Go through the data and retrieve each line that includes the string "labels".
------ Supplied information ------
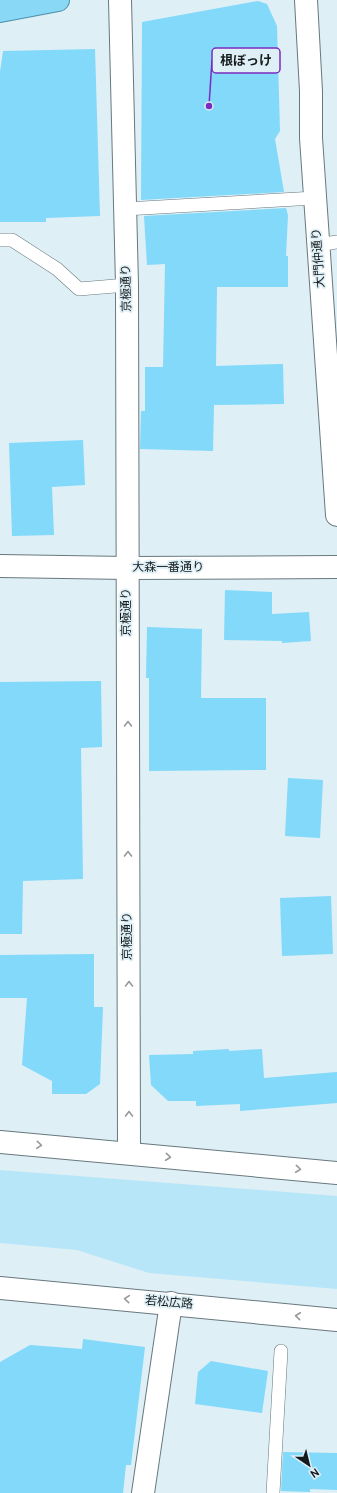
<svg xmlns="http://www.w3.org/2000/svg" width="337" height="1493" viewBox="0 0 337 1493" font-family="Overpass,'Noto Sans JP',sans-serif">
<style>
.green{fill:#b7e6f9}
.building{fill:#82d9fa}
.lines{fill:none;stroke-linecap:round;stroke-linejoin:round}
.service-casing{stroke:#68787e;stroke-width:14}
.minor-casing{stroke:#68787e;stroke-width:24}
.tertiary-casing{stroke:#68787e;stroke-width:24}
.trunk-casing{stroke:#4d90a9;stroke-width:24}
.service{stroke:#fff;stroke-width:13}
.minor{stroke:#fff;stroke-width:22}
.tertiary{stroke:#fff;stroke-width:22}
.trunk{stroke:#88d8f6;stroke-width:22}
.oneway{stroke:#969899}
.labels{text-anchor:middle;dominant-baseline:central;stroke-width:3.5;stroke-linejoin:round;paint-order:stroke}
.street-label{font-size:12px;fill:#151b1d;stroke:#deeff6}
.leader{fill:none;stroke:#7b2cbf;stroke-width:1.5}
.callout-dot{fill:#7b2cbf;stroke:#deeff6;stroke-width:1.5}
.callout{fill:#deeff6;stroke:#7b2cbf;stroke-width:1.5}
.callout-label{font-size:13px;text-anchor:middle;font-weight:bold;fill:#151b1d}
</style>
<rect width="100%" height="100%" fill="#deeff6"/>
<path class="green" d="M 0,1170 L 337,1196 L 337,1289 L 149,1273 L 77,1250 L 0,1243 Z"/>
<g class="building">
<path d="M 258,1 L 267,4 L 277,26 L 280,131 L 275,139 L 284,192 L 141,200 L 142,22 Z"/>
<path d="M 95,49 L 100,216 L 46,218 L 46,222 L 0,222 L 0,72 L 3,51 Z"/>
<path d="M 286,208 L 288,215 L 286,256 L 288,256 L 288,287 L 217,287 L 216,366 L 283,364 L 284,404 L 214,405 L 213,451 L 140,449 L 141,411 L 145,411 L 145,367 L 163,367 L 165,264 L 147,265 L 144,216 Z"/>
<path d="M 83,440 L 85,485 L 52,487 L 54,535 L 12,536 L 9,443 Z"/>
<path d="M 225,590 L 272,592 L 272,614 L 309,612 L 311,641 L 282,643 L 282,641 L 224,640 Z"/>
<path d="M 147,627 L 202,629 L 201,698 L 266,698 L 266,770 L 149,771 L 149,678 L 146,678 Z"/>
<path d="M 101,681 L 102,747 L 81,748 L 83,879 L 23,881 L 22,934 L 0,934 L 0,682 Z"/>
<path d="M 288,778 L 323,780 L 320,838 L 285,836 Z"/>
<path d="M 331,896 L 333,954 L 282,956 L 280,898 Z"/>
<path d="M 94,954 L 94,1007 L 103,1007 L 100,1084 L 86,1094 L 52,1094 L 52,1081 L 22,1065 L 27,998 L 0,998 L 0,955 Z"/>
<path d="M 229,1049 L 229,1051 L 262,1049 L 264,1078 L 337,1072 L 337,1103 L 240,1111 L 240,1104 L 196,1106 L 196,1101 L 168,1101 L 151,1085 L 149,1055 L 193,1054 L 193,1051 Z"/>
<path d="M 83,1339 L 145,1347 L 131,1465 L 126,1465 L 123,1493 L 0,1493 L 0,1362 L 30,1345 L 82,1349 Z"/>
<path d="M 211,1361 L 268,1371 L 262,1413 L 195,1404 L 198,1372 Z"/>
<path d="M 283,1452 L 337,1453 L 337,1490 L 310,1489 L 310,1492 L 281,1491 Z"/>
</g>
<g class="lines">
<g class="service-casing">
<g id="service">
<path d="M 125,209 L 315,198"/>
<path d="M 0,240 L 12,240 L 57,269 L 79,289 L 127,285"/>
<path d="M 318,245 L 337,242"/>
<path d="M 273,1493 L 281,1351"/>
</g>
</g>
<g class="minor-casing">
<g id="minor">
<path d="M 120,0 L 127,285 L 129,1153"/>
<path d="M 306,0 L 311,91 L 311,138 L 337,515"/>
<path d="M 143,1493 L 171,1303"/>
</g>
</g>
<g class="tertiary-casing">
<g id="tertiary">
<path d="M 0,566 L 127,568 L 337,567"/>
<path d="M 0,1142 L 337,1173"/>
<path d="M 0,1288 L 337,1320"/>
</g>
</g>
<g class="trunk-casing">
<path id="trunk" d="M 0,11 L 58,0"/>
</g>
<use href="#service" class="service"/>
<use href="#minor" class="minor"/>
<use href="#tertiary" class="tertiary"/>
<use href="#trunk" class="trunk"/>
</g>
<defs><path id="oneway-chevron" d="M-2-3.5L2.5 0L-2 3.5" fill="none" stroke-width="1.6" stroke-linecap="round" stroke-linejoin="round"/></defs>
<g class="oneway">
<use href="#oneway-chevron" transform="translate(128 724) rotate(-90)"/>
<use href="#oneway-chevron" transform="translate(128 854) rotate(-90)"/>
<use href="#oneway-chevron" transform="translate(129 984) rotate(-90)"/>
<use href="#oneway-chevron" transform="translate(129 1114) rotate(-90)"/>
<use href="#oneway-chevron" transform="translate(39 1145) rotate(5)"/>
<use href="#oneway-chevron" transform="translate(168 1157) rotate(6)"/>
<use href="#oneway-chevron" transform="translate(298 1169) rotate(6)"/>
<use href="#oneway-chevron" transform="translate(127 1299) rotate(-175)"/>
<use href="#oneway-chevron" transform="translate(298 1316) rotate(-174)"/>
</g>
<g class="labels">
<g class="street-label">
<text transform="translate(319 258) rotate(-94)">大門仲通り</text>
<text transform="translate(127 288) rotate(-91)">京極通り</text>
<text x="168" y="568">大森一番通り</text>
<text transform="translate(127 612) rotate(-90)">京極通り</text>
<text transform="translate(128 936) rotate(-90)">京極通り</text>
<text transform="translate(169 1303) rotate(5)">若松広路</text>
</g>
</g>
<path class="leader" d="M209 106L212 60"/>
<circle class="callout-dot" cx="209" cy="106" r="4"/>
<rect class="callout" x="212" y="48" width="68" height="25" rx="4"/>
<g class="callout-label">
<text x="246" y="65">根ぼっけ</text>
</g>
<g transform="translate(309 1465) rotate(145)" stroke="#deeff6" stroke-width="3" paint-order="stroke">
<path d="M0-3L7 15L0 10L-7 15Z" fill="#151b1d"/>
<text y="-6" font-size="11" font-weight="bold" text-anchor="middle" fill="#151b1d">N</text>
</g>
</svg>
------
Output for this exercise:
.labels{text-anchor:middle;dominant-baseline:central;stroke-width:3.5;stroke-linejoin:round;paint-order:stroke}
<g class="labels">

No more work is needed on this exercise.